It's an unintended consequence of the fight against terrorism that's left some cigar aficionados fuming: Terrorists in Yemen try to send bomb-laden packages to the U.S. aboard cargo planes, and now a connoisseur in Iowa can't get his Cubans from Switzerland.
Tighter scrutiny and month-old Homeland Security restrictions on incoming air-cargo parcels have inadvertently stymied the common but illicit practice in the United States of ordering Cuban cigars from distributors in Europe.
As a result of the new regulations, authorities say seizures of Cuban cigars — considered the world's best but outlawed in the U.S. since a 1963 embargo on Cuba — have soared.
The surge has been most dramatic in Chicago, a hub of the country's air-cargo network. Typically, customs at O'Hare Airport confiscates some 2,000 Cuban cigars over two weeks. But more than 100,000 have been seized the last two weeks, according to the U.S. Customs and Border Protection agency.
"These new rules will make this trade more difficult," said Brian Bell, a Chicago spokesman for the agency.
The confiscations in Chicago and plans to destroy the seized cigars have created a buzz in the U.S. cigar community, with some enthusiasts expressing outrage. Chat-rooms on Cigar Aficionado magazine's website are flooded with talk about the seizures, with many commentators bemoaning how difficult it might become to acquire Cubans.
But high-end cigar shops that have complained for decades about incoming Cuban cigars cutting into their sales welcomed the sudden surge in confiscations.
"Guys who order Cuban cigars are telling me, 'Gee, I'm going to have to buy more cigars from you now,'" said Chuck Levi, owner of Iwan Ries & Co. cigar store in Chicago. "I'm glad."
Others saw opportunity in the confiscations. One online commentator suggested that aficionados gather near where the cigars will be destroyed in Chicago to "cry and then breathe in the nice smoke."
A thwarted, Yemeni-based terrorist plot in October prompted the new procedures. The terrorists hid two bombs inside printers and addressed them to the former addresses of two synagogues in Chicago — possibly in a bid to take down two cargo planes over the U.S.
The new federal rules announced in November include a ban on all cargo from Yemen. Federal authorities also said there would be extra screening of many packages, though they have declined to elaborate on the new procedures to make it harder to circumvent them.
One of the main reasons so many cigars are being seized in Chicago is a new rule that almost totally bans shipping international parcels aboard U.S.-bound passenger planes. Since there are fewer cargo planes, European suppliers had to stockpile hundreds of packages before getting space aboard an air-freight plane, Bell said. Once customs identified one or two packages as containing cigars, he said, it became clear that similar-looking packages also held cigars.
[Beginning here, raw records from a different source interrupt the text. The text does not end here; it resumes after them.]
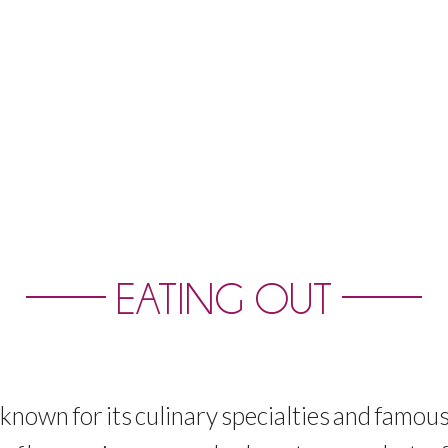
EATING OUT
known
for
its
culinary
specialties
and
famou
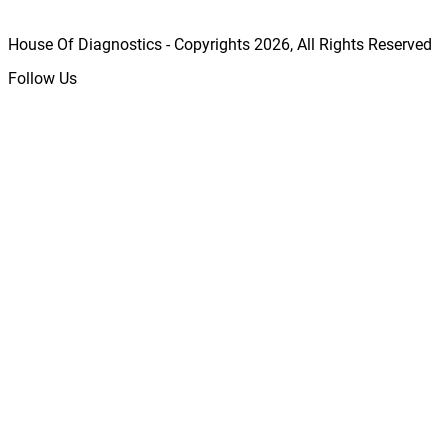
House Of Diagnostics - Copyrights
2026
, All Rights Reserved
Follow Us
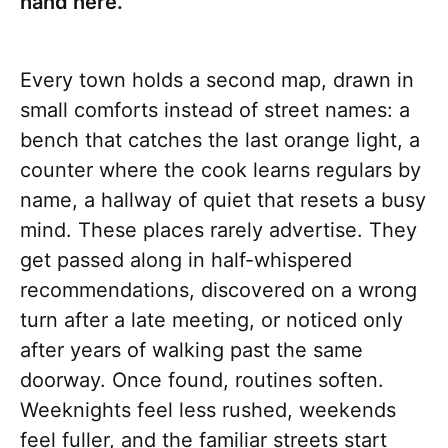
hand here.
Every town holds a second map, drawn in
small comforts instead of street names: a
bench that catches the last orange light, a
counter where the cook learns regulars by
name, a hallway of quiet that resets a busy
mind. These places rarely advertise. They
get passed along in half-whispered
recommendations, discovered on a wrong
turn after a late meeting, or noticed only
after years of walking past the same
doorway. Once found, routines soften.
Weeknights feel less rushed, weekends
feel fuller, and the familiar streets start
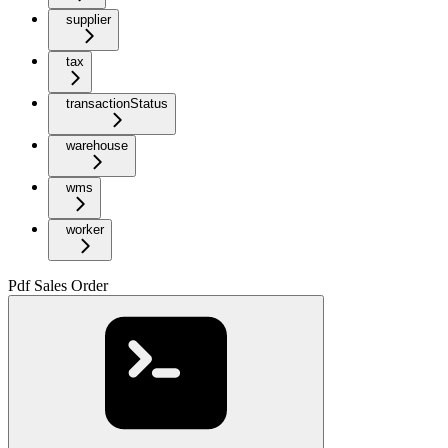
supplier
tax
transactionStatus
warehouse
wms
worker
Pdf Sales Order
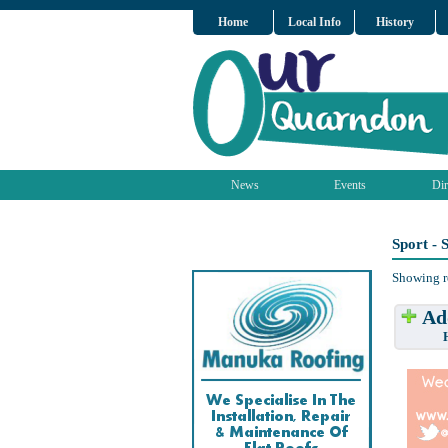
Home
Local Info
History
News
Events
Dir
Sport -
Showing r
Add
Have w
Bell said his office phone has been ringing off the hook, with angry callers suggesting alternatives to destroying the cigars. One caller said they should be sent to U.S. soldiers in Iraq and Afghanistan.
"That idea was entertained," said Bell. "However, these are still illegal and that's where the problem lies." The agency finally decided the only legal recourse was to incinerate them.
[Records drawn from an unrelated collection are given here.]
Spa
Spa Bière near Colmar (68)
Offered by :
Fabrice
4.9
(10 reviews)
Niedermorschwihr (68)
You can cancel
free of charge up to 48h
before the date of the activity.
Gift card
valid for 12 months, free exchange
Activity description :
As far as breathing the smoke, that's not happening either.
Authorities won't say where or when the cigars will be incinerated. And Bell says the incinerators don't so much burn the cigars as vaporize them. So, he says, there will be no smoke to inhale.
Those whose orders are seized can at least be thankful that they're unlikely to be prosecuted.
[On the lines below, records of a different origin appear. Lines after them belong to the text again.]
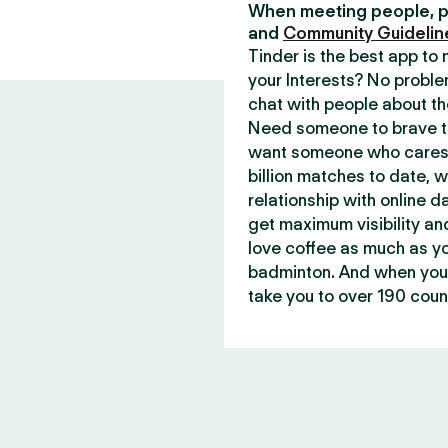
When meeting people, p
and
Community Guidelin
Tinder is the best app t
your Interests? No proble
chat with people about th
Need someone to brave th
want someone who cares 
billion matches to date, 
relationship with online d
get maximum visibility an
love coffee as much as y
badminton. And when you 
take you to over 190 count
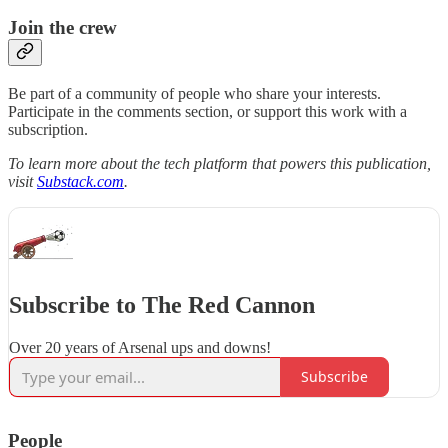
Join the crew
Be part of a community of people who share your interests.
Participate in the comments section, or support this work with a
subscription.
To learn more about the tech platform that powers this publication,
visit
Substack.com
.
Subscribe to The Red Cannon
Over 20 years of Arsenal ups and downs!
Subscribe
People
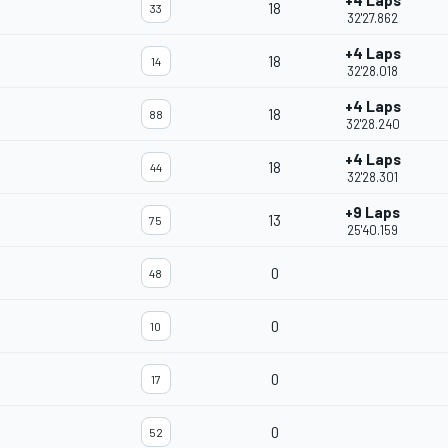
+4 Laps
18
33
32'27.862
+4 Laps
18
14
32'28.018
+4 Laps
18
88
32'28.240
+4 Laps
18
44
32'28.301
+9 Laps
13
75
25'40.159
0
48
0
10
0
17
0
52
Individuals are normally just sent official notices that their items have been seized — though businesses and repeat offenders are sometimes prosecuted, Bell said. Someone charged and convicted could face a fine up to $55,000 or, in extreme cases, be sent to prison. The scale of the illicit imports is hard to gauge.
More than 250 million high-end cigars worth more than $2 billion are sold legally in the U.S each year — from nations like the Dominican Republic, Honduras and Jamaica, the Cigar Association of America says.
Some experts estimate up to 15 million Cuban cigars come into the U.S. illegally each year, usually via third countries. Many are ordered online through scores of websites that boast delivery of Cuban cigars to U.S addresses and offer money-back guarantees if the cigars don't arrive.
"We deliver from Europe anywhere in the world, including USA," boasts a British-based site, cigars-for-you.com, which claims to also have an office in Switzerland.
Many visitors to the cigar chat rooms speculate that customs agents are helping themselves to the Cubans impounded at an O'Hare Airport warehouse awaiting destruction.
Such suspicions harken back to when avid cigar smoker and then-President John Kennedy had his press secretary, Pierre Salinger, purchase 1,000 Cuban cigars for Kennedy's personal stash in 1963 — right before he signed the Cuban embargo order, Salinger, who died in 2004, wrote in his 2001 book, "P.S.: A Memoir."
Asked if customs staff might be tempted to pocket cigars, Bell responded immediately, "Absolutely not."
The cigars, he explained, are meticulously counted when seized and counted again just before incineration. If any are missing, he said, detailed records will expose the culprit.